»Africa Alive« vom 29. Januar bis zum 7. Februar

»Difret – Das Mädchen Hirut«, Foto: Alamode FilmEin 14-jähriges Mädchen wird auf dem Schulweg von einer Gruppe junger Männer zu Pferde entführt und von einem ihrer Entführer vergewaltigt. In einem unbewachten Moment schnappt sich das Mädchen ein Gewehr und flieht. Als die Männer die Entflohene einholen, erschießt sie ihren Peiniger.
So ist im Jahr 1996 in Äthiopien eine Verlobung schiefgelaufen. Auf dem Land wird nach altem Brauch die Auserwählte einfach entführt, wenn sie den Bewerber abgelehnt hat. Kommt dabei der hoffnungsvolle Bräutigam zu Tode, ist ihr das Todesurteil so gut wie sicher. Von einer Rettungsaktion durch engagierte Juristinnen in Addis Abeba erzählt »Difret – Das Mädchen Hirut« auf beeindruckende Weise. Das auf dem Sundance-Festival und auf der Berlinale ausgezeichnete Drama von Zeresenay Berhane Mehari, das Angelina Jolie mitproduziert hat, ist auf dem diesjährigen Festival zu sehen, bevor es im März in die hiesigen Kinos kommt.
Bereits zum 21. Mal findet das afrikanische Kultur- und Filmfest in Frankfurt statt.
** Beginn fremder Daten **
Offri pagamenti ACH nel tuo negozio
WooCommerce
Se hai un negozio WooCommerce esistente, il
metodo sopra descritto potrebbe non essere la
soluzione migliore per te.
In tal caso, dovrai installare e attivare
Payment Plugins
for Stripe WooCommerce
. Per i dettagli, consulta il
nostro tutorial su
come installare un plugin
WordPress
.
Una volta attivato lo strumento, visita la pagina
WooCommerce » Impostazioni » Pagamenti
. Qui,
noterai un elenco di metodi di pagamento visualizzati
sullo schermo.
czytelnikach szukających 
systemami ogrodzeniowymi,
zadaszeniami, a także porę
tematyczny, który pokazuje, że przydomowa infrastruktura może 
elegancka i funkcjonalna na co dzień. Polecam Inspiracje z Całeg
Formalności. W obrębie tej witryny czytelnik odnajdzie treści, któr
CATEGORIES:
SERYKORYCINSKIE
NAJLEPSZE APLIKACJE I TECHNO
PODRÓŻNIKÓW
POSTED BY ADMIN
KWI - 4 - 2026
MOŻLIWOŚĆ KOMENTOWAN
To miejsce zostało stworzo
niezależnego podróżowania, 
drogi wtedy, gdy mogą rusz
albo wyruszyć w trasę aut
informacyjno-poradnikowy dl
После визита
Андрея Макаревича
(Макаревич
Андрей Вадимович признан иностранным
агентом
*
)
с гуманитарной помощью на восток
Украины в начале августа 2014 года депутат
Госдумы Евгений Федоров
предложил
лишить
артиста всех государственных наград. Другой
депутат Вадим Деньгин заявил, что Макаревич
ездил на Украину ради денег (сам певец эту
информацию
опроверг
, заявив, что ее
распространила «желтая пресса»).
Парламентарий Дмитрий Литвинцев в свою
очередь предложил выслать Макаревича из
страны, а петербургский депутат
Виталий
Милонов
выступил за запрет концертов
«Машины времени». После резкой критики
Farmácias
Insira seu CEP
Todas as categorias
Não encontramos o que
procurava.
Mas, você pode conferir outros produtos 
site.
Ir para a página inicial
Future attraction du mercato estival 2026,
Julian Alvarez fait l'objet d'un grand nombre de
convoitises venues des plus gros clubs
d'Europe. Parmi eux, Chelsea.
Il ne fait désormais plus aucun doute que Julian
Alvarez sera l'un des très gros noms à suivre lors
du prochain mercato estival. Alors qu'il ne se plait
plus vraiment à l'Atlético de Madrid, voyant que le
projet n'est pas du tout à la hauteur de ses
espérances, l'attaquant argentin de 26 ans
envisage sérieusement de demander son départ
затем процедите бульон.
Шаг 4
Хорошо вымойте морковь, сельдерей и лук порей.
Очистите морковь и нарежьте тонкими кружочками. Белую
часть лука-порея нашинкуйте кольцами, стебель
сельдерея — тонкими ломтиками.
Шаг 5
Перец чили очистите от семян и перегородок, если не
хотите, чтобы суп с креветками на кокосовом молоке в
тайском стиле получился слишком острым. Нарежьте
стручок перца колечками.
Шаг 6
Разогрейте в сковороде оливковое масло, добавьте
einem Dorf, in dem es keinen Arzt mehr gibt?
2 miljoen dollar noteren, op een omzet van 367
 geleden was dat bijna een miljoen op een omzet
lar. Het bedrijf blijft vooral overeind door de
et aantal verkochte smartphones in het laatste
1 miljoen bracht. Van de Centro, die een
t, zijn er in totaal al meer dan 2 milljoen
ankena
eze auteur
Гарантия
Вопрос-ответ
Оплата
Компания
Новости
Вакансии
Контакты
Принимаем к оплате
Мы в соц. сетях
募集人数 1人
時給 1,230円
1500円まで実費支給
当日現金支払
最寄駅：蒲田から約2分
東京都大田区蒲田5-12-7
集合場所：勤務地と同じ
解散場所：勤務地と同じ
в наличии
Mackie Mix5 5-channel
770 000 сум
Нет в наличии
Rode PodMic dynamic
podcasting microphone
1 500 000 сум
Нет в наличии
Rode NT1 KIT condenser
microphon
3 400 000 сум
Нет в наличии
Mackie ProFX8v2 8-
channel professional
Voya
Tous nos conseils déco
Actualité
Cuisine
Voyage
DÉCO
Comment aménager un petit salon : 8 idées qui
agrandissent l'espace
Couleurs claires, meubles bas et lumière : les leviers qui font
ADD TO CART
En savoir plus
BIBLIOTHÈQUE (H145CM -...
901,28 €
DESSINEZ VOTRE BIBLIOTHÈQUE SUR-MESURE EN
Das Augenmerk ist diesmal besonders auf Mali gerichtet und auf Westafrika, wo gerade Boko Haram wütet.
Als Gäste werden erwartet: Dyana Gaye, die den Eröffnungsfilm »Des étoiles« gedreht hat, Dani Kouyaté und Olivier Delahaye, die Regisseure von »Soleils«, die Schauspielerin Toulou Kiki, die in »Timbuktu« (derzeit auch in den deutschen Arthouse-Kinos zu sehen) mitgewirkt hat, Silvia Voser, die für den Dokumentarfilm »Ken Bugul – Personne n’en veut« verantwortlich ist, und die in diesem Film porträtierte senegalesische Schriftstellerin Ken Bugul mit einer Lesung am 2.2. in der Buchhandlung Weltenleser (Oeder Weg 40).
Die Filme werden, wie üblich, im Deutschen Filmmuseum und im Filmforum Höchst gezeigt.
In der VHS (Sonnemannstr. 13) soll am 7.2. über die Entwicklung in Burkina Faso diskutiert werden, wo der »autokratische Herrscher« Blaise Campaoré gestürzt wurde. Im Höchster Filmforum gibt es ein Ausstellung »Kochen und Essen in Afrika« mit Fotografien afrikanischer Migrantinnen und Migranten.
In der Brotfabrik singt die Afrikanerin Dobet Gnahoré Lieder aus ihrem neuen Album »Na Dré« am 31.1., am 1.2. wird der Senegalese Ibo auf einem Kinderfest Geschichten erzählen und mit Pantomime, Tanz und Gesang sein Publikum begeistern (Afroton-Kulturprojekte, Rüsselsheimer Str. 22), am 7.2. wird ein Workshop für Jugendliche in der Jugend-Kultur-Kirche Sankt Peter (Bleichstr. 33) angeboten und anschließend steigt die Party mit Analog Africa Soundsystem.